Ready or not (Radical Torah reprint)
January 30, 2009
Here's the d'var Torah I wrote for this week's Torah portion in 2007 for the now-defunct Radical Torah.
This week we're in parashat Bo. Here we read about the tenth plague, and about the Israelites' departure from Egypt. Intriguingly, just before the climactic moment, there's a fairly lengthy digression from narrative, in which Moses exhorts the Israelites to observe the annual commemoration of the exodus which hasn't quite yet taken place.
And thus you are to eat it: your hips girded, your sandals on your feet, your sticks in your hand; you are to eat it in trepidation -- it is a Passover-Meal to YHWH.

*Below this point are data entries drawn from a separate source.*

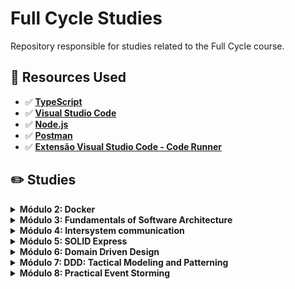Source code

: # Full Cycle Studies

Repository responsible for studies related to the Full Cycle course.

## 🚀 Resources Used

- ✅ **[TypeScript](https://www.typescriptlang.org/download)**
- ✅ **[Visual Studio Code](https://code.visualstudio.com/?WT.mc_id=javascript-14034-gllemos)**
- ✅ **[Node.js](https://nodejs.org/en/)**
- ✅ **[Postman](https://www.getpostman.com/)**
- ✅ **[Extensão Visual Studio Code - Code Runner](https://marketplace.visualstudio.com/items?itemName=formulahendry.code-runner&WT.mc_id=javascript-14034-gllemos)**

## ✏️ Studies 

<details><summary><b>Módulo 2: Docker</b></summary>

**[Module 02 - Docker](./02-module/README.md)**

  - Começando do Zero
  - Código fonte
  - Iniciando com Docker
  - Trabalhando com Imagens
  - Networks
  - Colocando em prática
  - Otimizando imagens
  - Docker-compose
  - Desafio
</details>

<details><summary><b>Módulo 3: Fundamentals of Software Architecture</b></summary>
</details>

<details><summary><b>Módulo 4: Intersystem communication</b></summary>
</details>

<details><summary><b>Módulo 5: SOLID Express</b></summary>
</details>

<details><summary><b>Módulo 6: Domain Driven Design</b></summary>
</details>

<details><summary><b>Módulo 7: DDD: Tactical Modeling and Patterning</b></summary>
</details>

<details><summary><b>Módulo 8: Practical Event Storming</b></summary>
</details>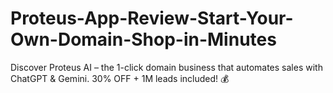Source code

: # Proteus-App-Review-Start-Your-Own-Domain-Shop-in-Minutes
Discover Proteus AI – the 1-click domain business that automates sales with ChatGPT &amp; Gemini. 30% OFF + 1M leads included! 💰
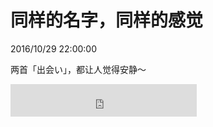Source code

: # 同样的名字，同样的感觉
2016/10/29 22:00:00


两首「出会い」，都让人觉得安静～

<iframe id="music" frameborder="no" border="0" marginwidth="0" marginheight="0" width=298 height=52 src="http://music.163.com/outchain/player?type=0&id=498246598&auto=0&height=32"></iframe>

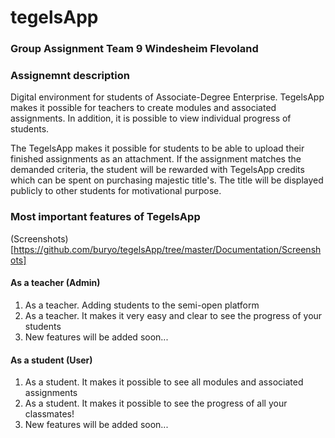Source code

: # tegelsApp

### Group Assignment Team 9 Windesheim Flevoland

### Assignemnt description
Digital environment for students of Associate-Degree Enterprise. TegelsApp makes it possible for teachers to create modules and associated assignments. In addition, it is possible to view individual progress of  students.

The TegelsApp makes it possible for students to be able to upload their finished assignments as an attachment. If the assignment matches the demanded criteria, the student will be rewarded with TegelsApp credits which can be spent on purchasing majestic title's. The title will be displayed publicly to other students for motivational purpose.

### Most important features of TegelsApp
(Screenshots)[https://github.com/buryo/tegelsApp/tree/master/Documentation/Screenshots]
#### As a teacher (Admin)
1) As a teacher. Adding students to the semi-open platform
2) As a teacher. It makes it very easy and clear to see the progress of your students
3) New features will be added soon... 

#### As a student (User)
1) As a student. It makes it possible to see all modules and associated assignments
2) As a student. It makes it possible to see the progress of all your classmates!
3) New features will be added soon... 
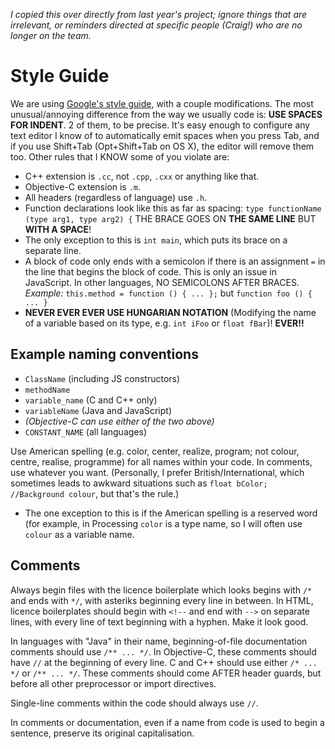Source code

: *I copied this over directly from last year's project; ignore things that are
irrelevant, or reminders directed at specific people (Craig!) who are no
longer on the team.*

Style Guide
===========

We are using [Google's style guide](http://code.google.com/p/google-styleguide/),
with a couple modifications.
The most unusual/annoying difference from the way we usually code is: **USE SPACES
FOR INDENT**. 2 of them, to be precise. It's easy enough to configure any text editor
I know of to automatically emit spaces when you press Tab, and if you use Shift+Tab
(Opt+Shift+Tab on OS X), the editor will remove them too. Other rules that I KNOW some
of you violate are:

 * C++ extension is `.cc`, not `.cpp`, `.cxx` or anything like that.
 * Objective-C extension is `.m`.
 * All headers (regardless of language) use `.h`.
 * Function declarations look like this as far as spacing: `type functionName (type arg1, type arg2) {`
 THE BRACE GOES ON **THE SAME LINE** BUT **WITH A SPACE**!
 * The only exception to this is `int main`, which puts its brace on a separate line.
 * A block of code only ends with a semicolon if there is an assignment `=` in the line that begins the
 block of code. This is only an issue in JavaScript. In other languages, NO SEMICOLONS AFTER BRACES.
 *Example:* `this.method = function () { ... };` but `function foo () { ... }`
 * **NEVER EVER EVER USE HUNGARIAN NOTATION** (Modifying the name of a variable based on its type, e.g.
 `int iFoo` or `float fBar`)! **EVER!!**
 
Example naming conventions
----

 * `ClassName` (including JS constructors)
 * `methodName`
 * `variable_name` (C and C++ only)
 * `variableName` (Java and JavaScript)
 * *(Objective-C can use either of the two above)*
 * `CONSTANT_NAME` (all languages)

Use American spelling (e.g. color, center, realize, program; not colour, centre, realise, programme) for all
names within your code.
In comments, use whatever you want. (Personally, I prefer British/International, which sometimes leads to
awkward situations such as `float bColor; //Background colour`, but that's the rule.)

 * The one exception to this is if the American spelling is a reserved word (for example, in Processing 
 `color` is a type name, so I will often use `colour` as a variable name.

Comments
----

Always begin files with the licence boilerplate which looks begins with `/*` and ends with `*/`, with asteriks
beginning every line in between. In HTML, licence boilerplates should begin with `<!--` and end with `-->` on 
separate lines, with every line of text beginning with a hyphen. Make it look good.

In languages with "Java" in their name, beginning-of-file documentation comments
should use `/** ... */`. In Objective-C, these comments should have `//` at the beginning of every line. C and
C++ should use either `/* ... */` or `/** ... */`. These comments should come AFTER header guards, but before all
other preprocessor or import directives.

Single-line comments within the code should always use `//`.

In comments or documentation, even if a name from code is used to begin a sentence, preserve its original
capitalisation.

(That's Everett Fox's rendering.) The Passover meal is to be eaten, the text tells us, in haste and even with a little bit of awe. We are on the cusp of a journey. Excitement and trepidation are appropriate, because we don't know where we're going, or what our travels may bring.
Every year I try to keep my seder preparations relatively simple. Ethan does most of the cooking. Even so, getting ready for Pesach isn't easy. There's a house to scour, a pantry to clean out, fancy china to be dusted and wiped clean. There are haggadot to be revised and proofread, printed and bound. And on the spiritual side too, there's always work to do: cleaning out the corners and crannies of my psyche, looking for the inflated puff of internal hametz that needs to be whisked away and burned. Making Pesach takes work.
As I contemplate the silverware, the shopping (and chopping,) the endless piles of eggs to be boiled and peeled, it strikes me that this feels in some ways like the very opposite of what the Torah describes. Making seder is one of the most rooted activities I can think of! On the eve of an actual journey, I wouldn't dream of throwing a ritual event-cum-dinner-party. If I were actually going somewhere tomorrow -- especially on a life-changing quest for a place I can only trust God to lead me to -- you can bet I'd be eating takeout.
When our ancestors in Mitzrayim baked flatbreads for the road, they were preparing physically for a physical journey. But the journey into which Pesach, and this week's Torah portion, invites us operates on a different level. Our challenge is to imbue our rooted lives with the emotional, intellectual, and spiritual resonance of the journey, even when we don't physically move an inch.
In the world of assiyah, action and physicality, we may be cleaning house and marinating lamb chops. But in the world of yetzirah, emotions, what arises for us as we prepare to plunge into the unknown? In the world of beriyah, intellect, what thoughts race through our minds as we acknowledge the uncertainty of our condition? In the world of atzilut, essence, to what can we cling which is unchanging? This week's portion invites us to consider these questions, and our answers to them. Only then can we fulfill the Torah's commandment that we eat the paschal lamb with our hips girded, our sandals on our feet, our walking-sticks in our hands.
One of my favorite lines in my haggadah [.pdf] comes at the start of the "motzi/matzah" section. We read, "The matzah reminds us that when the chance for liberation comes, we must seize it even if we do not feel ready -- indeed, if we wait until we feel fully ready, we may never act at all." Every year, hearing this intoned at our seder table gives me shivers. We can replay the Exodus in our own lives. We can make the choice to leave Mitzrayim and learn the ways of liberation. But it's a leap we have to commit to taking even if it still feels risky. Especially if it still feels risky...because it's always going to. Most important things do.
In my house, we don't generally wear shoes indoors. (Especially not in winter and spring, when every trip outside means snow and salt and mud.) But this year I look forward to having seder not in house-shoes, but in my boots. I might even borrow a walking-stick from friends who hike more avidly than I, to lean against the table. Let them be reminders of the journey Torah tells us we must always be ready to begin -- ready or not.